### REQUEST
Copy every line of the data that includes the string "assign".

### DATA RECORDS
◇ ◇ ◇ ◇ ◇ ◇ ◇
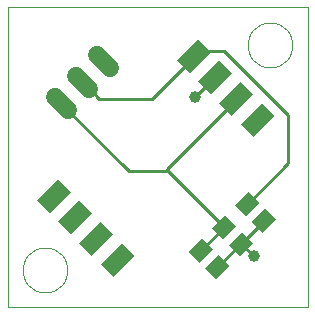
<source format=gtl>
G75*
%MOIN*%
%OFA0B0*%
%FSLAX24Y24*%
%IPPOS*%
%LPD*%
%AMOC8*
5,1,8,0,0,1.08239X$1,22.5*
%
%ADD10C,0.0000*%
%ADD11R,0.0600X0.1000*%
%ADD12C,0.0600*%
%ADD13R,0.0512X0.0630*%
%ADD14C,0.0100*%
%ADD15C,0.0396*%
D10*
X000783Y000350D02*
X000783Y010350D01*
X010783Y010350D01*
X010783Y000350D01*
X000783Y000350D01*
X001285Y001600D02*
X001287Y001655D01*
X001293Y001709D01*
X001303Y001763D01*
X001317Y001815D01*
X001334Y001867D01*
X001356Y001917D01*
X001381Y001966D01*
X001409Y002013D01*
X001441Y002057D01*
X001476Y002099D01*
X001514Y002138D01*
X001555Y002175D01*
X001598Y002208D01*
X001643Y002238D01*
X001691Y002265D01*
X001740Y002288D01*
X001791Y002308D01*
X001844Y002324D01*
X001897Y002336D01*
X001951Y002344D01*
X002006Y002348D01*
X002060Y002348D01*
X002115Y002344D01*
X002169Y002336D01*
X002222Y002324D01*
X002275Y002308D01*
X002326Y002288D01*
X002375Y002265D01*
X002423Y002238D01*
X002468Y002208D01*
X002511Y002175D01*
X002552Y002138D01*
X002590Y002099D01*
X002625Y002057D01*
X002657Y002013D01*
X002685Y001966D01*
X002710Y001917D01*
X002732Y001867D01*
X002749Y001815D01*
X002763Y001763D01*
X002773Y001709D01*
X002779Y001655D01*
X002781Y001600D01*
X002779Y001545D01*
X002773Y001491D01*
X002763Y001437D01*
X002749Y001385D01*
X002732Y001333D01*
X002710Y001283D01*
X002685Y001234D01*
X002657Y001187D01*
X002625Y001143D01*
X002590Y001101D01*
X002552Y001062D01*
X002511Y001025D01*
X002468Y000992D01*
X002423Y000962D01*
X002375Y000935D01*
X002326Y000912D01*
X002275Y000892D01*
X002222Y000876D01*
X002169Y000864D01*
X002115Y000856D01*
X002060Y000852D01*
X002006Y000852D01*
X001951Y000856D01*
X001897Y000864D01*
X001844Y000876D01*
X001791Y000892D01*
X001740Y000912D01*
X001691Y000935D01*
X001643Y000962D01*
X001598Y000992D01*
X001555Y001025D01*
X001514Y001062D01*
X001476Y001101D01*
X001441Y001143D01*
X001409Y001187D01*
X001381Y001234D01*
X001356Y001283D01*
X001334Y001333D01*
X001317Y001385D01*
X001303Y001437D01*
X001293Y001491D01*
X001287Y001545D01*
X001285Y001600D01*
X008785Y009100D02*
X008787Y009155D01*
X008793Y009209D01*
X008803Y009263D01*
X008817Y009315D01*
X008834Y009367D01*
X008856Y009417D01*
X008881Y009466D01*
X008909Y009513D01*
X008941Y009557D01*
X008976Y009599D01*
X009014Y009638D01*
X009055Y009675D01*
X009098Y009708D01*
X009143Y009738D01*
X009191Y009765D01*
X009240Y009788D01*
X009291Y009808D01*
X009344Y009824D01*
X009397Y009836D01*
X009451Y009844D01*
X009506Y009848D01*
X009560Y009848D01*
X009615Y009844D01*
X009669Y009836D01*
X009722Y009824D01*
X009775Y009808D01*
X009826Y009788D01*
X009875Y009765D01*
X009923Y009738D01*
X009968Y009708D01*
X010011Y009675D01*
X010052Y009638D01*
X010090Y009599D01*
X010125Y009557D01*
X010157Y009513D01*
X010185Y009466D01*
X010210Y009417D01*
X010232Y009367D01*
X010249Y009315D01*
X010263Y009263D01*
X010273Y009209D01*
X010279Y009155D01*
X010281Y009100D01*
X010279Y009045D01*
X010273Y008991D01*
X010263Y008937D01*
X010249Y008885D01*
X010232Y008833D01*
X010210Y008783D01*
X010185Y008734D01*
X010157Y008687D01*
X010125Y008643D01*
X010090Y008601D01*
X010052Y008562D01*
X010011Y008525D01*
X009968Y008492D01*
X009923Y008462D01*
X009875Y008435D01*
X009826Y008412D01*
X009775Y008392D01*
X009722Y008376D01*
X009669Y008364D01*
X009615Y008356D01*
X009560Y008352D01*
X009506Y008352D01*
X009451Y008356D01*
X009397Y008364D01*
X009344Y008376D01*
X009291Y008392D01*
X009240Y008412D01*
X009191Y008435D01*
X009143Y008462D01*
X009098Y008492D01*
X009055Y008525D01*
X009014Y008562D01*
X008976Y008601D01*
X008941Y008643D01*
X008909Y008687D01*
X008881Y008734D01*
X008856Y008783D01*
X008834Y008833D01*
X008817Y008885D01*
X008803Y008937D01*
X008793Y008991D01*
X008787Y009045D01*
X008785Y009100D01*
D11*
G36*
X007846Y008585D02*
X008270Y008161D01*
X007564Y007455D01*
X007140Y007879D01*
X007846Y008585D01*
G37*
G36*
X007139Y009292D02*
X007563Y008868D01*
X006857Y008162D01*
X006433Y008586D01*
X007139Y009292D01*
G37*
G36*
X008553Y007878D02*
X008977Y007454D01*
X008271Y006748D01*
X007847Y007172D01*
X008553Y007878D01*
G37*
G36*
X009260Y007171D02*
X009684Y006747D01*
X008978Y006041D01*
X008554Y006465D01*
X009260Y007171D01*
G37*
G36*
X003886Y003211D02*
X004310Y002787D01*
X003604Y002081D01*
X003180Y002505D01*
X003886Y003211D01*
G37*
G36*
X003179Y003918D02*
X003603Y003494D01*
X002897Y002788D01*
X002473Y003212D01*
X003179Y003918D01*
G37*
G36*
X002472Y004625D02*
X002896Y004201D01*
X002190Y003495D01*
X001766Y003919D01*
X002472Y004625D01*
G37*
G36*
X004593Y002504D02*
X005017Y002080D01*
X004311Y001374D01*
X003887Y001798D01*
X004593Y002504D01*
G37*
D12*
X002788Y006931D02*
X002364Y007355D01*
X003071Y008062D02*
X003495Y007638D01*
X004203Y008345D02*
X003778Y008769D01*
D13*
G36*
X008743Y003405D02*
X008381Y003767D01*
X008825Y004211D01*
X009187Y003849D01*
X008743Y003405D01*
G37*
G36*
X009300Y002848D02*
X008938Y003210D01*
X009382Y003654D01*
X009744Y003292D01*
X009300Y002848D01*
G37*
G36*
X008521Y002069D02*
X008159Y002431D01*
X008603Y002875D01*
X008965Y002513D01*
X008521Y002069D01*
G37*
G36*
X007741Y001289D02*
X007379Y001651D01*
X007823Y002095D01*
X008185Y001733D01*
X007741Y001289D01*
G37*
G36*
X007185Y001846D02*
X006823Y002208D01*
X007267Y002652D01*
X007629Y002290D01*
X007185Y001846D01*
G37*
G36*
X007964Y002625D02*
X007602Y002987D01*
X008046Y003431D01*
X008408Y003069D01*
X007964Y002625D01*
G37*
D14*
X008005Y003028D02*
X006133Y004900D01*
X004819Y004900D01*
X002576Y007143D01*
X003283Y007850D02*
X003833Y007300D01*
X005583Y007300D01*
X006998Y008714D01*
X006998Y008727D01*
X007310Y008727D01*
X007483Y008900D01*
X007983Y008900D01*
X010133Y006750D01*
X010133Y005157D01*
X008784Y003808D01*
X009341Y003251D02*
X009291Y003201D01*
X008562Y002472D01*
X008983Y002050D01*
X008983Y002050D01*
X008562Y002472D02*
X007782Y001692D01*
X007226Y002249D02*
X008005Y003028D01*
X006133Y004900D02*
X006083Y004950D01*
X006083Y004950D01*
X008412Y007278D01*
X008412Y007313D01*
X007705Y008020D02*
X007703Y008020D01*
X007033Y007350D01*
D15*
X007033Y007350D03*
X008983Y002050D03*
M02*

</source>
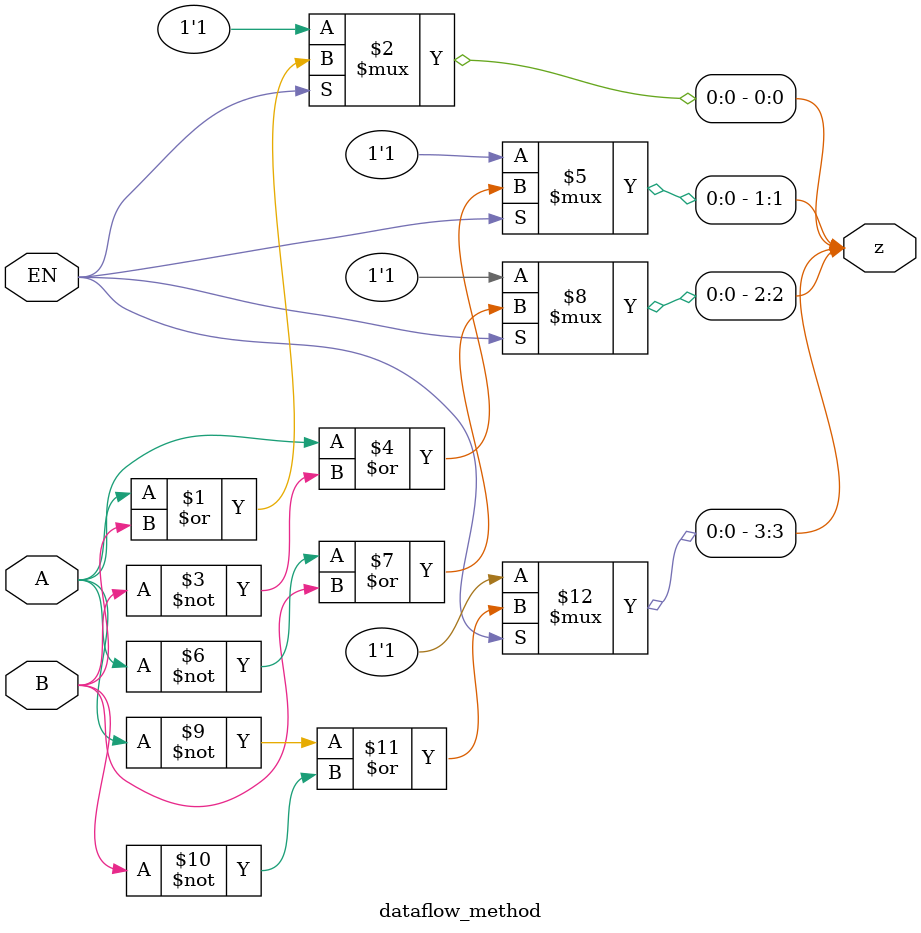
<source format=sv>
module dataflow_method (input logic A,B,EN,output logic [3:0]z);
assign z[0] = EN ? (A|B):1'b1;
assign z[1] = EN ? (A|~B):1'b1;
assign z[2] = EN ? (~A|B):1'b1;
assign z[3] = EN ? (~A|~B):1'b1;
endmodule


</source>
◇ ◇ ◇ ◇ ◇ ◇ ◇
### OUTPUT FOR THIS TASK
assign z[0] = EN ? (A|B):1'b1;
assign z[1] = EN ? (A|~B):1'b1;
assign z[2] = EN ? (~A|B):1'b1;
assign z[3] = EN ? (~A|~B):1'b1;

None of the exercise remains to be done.